The finding that the wind created relatively minor resistance was relevant to why the Defendant was not required to take this step. Also, the Defendant’s policy was that the doors would remain closed when the rooms were being serviced, for security reasons and to ensure the fire doors complied with fire codes, which Magistrate Warrington accepted were ‘sound reasons’.
Quantum
Following the injury the Plaintiff returned to work for the Defendant performing light duties.
She resigned from that employment in July 2020 due to alleged bullying before taking up a position as Housekeeping Manager at another resort at the end of August 2020. The Plaintiff had surgery on her right shoulder in November 2020. She returned to work performing suitable duties but that employment was terminated in June 2021. In July 2022, the Plaintiff commenced working as a disability employment consultant and continued in that employment until October 2025 when her position was made redundant.
Magistrate Warrington made no allowance for past economic loss beyond the statutory benefits paid by WorkCover Queensland (which totalled $76,990.30).

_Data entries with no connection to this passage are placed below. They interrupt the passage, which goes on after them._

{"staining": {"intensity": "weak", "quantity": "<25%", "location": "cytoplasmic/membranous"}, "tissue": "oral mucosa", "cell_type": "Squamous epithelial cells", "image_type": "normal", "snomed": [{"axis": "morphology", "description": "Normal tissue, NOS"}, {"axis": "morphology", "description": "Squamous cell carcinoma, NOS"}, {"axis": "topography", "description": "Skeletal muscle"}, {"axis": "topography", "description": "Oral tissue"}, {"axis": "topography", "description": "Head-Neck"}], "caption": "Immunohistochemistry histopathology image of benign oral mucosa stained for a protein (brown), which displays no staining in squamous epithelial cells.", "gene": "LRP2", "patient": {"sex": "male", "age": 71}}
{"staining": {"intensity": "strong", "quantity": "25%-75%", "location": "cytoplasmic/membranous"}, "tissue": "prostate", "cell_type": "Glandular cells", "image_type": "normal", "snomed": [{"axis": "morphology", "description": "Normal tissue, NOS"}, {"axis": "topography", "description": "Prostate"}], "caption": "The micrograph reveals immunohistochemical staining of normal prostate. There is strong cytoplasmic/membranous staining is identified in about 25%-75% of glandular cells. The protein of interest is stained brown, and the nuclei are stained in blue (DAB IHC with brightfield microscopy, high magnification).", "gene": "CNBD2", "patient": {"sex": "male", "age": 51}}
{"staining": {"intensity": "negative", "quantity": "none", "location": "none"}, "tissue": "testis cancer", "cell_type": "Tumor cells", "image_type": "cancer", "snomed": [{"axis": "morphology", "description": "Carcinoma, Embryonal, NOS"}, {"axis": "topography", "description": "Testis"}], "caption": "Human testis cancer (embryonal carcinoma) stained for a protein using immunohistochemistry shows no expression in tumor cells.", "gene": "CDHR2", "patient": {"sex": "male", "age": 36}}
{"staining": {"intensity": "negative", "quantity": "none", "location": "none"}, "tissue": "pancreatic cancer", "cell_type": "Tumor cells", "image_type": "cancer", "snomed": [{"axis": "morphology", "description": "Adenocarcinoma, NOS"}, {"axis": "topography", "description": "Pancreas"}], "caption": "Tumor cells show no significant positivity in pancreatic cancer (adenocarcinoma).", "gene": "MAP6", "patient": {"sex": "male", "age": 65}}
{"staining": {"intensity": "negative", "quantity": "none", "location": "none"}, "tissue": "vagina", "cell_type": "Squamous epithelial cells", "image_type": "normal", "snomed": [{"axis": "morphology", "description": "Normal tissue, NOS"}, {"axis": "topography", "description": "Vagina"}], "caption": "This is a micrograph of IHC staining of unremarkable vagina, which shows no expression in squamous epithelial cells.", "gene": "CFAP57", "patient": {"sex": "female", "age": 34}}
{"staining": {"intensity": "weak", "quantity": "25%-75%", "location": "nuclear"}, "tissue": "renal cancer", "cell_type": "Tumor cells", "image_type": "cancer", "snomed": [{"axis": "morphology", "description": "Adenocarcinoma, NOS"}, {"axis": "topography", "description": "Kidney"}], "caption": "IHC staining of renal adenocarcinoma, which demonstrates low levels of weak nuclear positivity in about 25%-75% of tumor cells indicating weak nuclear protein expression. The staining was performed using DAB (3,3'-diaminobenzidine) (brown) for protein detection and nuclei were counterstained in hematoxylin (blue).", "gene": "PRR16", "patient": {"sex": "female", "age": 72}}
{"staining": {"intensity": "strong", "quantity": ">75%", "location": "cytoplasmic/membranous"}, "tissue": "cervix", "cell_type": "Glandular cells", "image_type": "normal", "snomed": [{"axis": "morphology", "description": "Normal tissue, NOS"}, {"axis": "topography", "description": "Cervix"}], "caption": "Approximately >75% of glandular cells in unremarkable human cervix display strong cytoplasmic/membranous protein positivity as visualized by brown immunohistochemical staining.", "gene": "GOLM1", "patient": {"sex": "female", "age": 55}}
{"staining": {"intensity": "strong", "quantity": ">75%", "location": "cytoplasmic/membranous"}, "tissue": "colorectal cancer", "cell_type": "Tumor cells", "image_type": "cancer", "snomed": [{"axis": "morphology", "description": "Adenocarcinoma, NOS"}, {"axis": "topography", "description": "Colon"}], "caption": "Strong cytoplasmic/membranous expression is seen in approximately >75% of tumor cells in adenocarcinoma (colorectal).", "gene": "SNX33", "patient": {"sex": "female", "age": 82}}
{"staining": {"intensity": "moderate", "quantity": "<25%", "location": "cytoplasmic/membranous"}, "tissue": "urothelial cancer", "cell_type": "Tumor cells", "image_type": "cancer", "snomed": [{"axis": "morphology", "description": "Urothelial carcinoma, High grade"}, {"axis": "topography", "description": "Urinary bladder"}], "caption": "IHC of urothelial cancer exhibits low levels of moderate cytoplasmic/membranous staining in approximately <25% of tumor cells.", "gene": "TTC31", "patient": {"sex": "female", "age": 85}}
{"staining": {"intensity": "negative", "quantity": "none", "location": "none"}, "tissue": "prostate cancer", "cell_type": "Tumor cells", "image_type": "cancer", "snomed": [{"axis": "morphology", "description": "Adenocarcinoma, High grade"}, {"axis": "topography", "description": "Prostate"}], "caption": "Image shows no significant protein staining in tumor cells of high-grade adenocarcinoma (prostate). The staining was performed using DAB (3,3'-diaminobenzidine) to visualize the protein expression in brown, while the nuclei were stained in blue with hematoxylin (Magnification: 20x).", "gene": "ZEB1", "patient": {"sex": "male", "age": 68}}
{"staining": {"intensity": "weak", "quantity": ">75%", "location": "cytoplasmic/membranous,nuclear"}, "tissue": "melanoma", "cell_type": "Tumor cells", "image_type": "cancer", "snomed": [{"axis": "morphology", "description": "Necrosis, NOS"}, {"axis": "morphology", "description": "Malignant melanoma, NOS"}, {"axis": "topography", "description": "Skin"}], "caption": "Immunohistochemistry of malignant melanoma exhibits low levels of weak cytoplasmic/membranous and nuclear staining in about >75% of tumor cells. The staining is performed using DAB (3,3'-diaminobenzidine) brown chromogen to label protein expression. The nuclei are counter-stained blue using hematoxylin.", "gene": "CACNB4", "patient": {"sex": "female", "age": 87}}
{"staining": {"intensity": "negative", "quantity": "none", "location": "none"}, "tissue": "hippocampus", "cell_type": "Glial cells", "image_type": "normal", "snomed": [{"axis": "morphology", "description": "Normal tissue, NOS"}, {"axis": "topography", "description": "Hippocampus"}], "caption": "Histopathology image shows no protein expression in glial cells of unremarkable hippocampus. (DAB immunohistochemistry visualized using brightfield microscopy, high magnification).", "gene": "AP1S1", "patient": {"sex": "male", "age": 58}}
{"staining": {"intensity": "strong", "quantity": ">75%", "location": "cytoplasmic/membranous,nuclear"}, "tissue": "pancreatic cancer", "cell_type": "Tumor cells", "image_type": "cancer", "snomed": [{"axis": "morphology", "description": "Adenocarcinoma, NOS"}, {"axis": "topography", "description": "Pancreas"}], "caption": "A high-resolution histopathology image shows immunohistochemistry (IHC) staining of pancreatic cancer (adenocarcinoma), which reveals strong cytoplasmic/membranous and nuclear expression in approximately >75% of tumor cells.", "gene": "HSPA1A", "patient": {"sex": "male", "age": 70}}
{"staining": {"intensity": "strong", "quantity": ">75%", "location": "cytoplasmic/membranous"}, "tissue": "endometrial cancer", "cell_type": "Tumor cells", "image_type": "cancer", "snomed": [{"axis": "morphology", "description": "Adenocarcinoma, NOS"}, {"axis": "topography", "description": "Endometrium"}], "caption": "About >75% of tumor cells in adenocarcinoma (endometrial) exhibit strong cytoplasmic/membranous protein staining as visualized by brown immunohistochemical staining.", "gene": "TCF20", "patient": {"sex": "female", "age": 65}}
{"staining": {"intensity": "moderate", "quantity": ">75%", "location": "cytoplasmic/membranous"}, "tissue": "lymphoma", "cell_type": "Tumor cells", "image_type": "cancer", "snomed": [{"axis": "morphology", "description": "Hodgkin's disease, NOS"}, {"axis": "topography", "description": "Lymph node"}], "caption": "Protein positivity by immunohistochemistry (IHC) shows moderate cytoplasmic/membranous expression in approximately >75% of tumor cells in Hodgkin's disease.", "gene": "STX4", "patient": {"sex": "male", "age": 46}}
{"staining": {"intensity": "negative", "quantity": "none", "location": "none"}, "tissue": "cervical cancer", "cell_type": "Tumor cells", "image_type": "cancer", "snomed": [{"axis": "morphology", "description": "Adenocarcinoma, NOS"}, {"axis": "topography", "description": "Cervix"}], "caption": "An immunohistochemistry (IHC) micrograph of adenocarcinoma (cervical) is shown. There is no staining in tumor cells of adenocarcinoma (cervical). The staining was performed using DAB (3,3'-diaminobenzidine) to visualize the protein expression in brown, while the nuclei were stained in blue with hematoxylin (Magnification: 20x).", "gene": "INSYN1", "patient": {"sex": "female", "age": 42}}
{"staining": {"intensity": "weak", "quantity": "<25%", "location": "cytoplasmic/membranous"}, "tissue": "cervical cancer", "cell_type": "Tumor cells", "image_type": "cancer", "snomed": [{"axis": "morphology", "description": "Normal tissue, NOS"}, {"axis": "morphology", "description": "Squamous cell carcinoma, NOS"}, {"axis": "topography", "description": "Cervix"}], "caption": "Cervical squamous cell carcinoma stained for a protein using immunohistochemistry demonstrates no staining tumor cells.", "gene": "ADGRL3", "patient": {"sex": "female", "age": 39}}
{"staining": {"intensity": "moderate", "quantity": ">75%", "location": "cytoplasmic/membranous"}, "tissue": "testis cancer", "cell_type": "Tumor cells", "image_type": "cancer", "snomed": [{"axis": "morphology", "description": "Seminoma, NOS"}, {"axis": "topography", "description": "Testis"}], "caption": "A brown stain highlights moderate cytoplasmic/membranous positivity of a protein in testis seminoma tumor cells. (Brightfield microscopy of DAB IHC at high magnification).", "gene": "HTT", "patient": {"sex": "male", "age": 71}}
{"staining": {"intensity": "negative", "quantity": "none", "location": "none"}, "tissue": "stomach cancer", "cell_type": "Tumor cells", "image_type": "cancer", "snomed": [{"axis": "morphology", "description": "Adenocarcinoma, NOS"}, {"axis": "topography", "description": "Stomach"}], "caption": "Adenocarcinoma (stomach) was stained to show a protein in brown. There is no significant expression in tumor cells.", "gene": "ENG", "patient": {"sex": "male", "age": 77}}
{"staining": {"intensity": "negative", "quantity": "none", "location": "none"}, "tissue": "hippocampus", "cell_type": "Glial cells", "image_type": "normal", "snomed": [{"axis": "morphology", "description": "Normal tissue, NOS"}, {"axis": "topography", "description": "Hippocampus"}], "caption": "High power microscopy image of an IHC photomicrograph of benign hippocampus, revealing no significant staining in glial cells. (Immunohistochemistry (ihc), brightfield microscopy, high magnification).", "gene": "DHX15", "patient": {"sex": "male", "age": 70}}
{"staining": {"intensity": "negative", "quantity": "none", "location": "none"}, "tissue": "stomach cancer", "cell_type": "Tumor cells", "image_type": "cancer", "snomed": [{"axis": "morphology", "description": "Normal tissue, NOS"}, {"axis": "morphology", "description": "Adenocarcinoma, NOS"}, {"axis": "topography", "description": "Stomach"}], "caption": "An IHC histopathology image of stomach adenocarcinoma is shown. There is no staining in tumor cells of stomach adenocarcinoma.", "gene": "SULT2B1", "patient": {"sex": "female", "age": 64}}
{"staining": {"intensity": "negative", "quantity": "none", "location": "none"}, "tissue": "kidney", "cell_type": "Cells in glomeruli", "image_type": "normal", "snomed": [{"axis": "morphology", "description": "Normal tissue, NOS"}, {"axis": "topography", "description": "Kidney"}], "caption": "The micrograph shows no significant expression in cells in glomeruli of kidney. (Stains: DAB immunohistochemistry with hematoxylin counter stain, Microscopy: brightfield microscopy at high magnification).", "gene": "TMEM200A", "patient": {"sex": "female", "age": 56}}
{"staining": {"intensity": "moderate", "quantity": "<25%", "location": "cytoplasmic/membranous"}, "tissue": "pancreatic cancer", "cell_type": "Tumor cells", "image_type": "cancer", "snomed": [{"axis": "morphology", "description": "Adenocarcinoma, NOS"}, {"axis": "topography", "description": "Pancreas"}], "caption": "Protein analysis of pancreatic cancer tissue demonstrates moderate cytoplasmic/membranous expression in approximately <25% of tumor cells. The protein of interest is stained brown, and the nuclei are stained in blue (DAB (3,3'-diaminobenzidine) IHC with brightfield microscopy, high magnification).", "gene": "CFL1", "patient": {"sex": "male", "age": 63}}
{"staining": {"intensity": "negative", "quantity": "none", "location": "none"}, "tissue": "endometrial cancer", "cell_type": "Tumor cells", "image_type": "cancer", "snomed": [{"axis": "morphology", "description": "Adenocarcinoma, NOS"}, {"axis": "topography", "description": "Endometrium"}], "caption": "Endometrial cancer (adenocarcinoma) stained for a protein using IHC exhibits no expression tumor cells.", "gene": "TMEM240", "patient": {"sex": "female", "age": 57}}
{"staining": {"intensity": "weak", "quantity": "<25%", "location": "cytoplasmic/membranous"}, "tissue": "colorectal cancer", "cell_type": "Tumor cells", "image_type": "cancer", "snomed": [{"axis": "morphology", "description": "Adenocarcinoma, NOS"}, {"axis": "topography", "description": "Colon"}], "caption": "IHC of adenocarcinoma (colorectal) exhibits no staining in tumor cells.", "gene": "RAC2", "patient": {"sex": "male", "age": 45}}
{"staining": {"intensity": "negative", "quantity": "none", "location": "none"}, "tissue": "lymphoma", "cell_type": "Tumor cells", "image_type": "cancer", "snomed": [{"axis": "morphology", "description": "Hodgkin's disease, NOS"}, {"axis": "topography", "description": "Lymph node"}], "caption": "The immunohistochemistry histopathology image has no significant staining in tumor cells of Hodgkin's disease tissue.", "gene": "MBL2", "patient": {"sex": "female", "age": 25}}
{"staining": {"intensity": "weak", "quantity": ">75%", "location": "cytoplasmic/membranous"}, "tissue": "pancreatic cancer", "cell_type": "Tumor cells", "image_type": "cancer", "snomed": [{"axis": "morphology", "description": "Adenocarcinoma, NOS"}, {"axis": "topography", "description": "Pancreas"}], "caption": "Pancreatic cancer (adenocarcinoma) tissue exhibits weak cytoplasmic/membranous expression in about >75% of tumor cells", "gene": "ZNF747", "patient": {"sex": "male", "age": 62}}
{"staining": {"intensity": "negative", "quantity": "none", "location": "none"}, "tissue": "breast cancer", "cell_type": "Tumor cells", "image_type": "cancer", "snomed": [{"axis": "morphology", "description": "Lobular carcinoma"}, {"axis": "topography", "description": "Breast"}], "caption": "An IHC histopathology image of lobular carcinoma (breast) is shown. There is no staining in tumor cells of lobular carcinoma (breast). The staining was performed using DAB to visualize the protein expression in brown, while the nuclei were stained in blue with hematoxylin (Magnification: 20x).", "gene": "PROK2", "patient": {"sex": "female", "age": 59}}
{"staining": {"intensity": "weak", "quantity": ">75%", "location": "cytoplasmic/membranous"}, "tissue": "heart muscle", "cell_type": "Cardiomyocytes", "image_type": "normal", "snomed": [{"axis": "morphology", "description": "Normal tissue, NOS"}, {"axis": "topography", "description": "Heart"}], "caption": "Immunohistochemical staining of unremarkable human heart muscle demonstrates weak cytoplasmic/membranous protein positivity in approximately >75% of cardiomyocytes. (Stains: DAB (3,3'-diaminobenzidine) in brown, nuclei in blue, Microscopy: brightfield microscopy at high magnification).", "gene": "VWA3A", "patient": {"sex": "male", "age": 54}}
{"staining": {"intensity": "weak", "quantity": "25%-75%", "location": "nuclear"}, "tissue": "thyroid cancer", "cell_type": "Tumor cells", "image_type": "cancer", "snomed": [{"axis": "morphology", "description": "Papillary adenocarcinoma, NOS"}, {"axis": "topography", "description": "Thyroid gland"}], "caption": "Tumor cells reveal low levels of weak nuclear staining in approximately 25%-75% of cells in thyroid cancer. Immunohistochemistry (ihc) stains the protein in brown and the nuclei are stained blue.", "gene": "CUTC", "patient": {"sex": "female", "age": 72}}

Magistrate Warrington concluded that the Plaintiff was unlikely to suffer any future financial loss and made no award for future economic loss. She had regard to the post-injury income, the medical evidence that indicated the Plaintiff had a good prognosis with minor discomfort, a pre-existing injury to the right shoulder (sustained in August 2019) and other medical conditions.
If the Plaintiff had been successful, Magistrate Warrington would have assessed damages in the sum of $33,734.45 clear of theWorkCover refund.